Eğer bir bisküvi fabrikam olsaydı, durup dinlenmeden bir tek şey düşünürdüm. O da Eti Burçak’a rakip olacak değil, Eti Burçak’ı alt edebilecek bir bisküvi çeşidi bulmak olurdu. Şu ana dek öyle bir bisküviyle karşılaşmadım.
Her an her yerde ulaşılabilir olan Ülker ve Eti’nin diğer pek çok bisküvi çeşidini kahveyle birlikte denedim ancak sonuç hep hüsran. Eti Burçak gibisi yok. Çok fazla neskafe tüketen biri olarak, çok da fazla bisküvi tüketiyorum. Marketten bir paket Eti Burçak alırken gözüm hep ikincisinde kalıyor. Biliyorum ki o tek paket çok uzun ömürlü olmayacak ve hemen tükenecek.

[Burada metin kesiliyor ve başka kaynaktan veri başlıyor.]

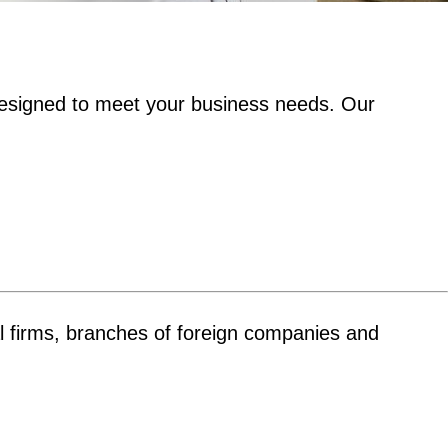
esigned to meet your business needs. Our
ual firms, branches of foreign companies and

Evde onu seven ikinci bir kişi varsa, aklım Eti Burçak’ta kalıyor. Ben yokken birileri açıp bitirecek diye endişeleniyorum. Bazen onlarca paket Eti Burçak alsam, gözüm doyar da yemekten vazgeçer miyim diye düşündüğüm oluyor. Henüz böyle bir çılgınlık yapmadığım için bu sorunun cevabını bilmiyorum. Eti Burçak’ın ilk üretim aşamasında deneyip yanılan, çalışan didinen ve ortaya böyle bir bisküvi çıkaran Eti çalışanlarına teşekkürü bir borç bilirim. (Teşekkürüm Eti’nin çok da umrunda değildir evet. Adamlar hangi ürünün ne kadar sattığını, yıllık ciroyu falan önemsiyorlardır ama olsun.)
İşte böyle, insan olmadık şeylerle bazen duygusal bir bağ kurabiliyor. Bu bağ bazen de bir bisküviyle kuruluyor. Seni seviyorum Eti Burçak. Sanki benim için, kahveme eşlik etmek için özel olarak üretilmiş gibisin. Eğer bir gün sadece benim olursan, sana paketin en dış iki ucunda kalan o iki taneciğin kırılmasını engelleyen cici ve daha sağlam ambalajlar alacağım. Öpüyorum yanaklarından.

Dip not: Bu yazı, reklam amacı gütmemesine rağmen marka ve ürün bilgisi verilmekten kaçınılmamıştır. Keşke reklam amacı gütseydi, üç kuruş menfaatim olsaydı. Bu kıyağımı da unutmayasın Eti Eti Eti!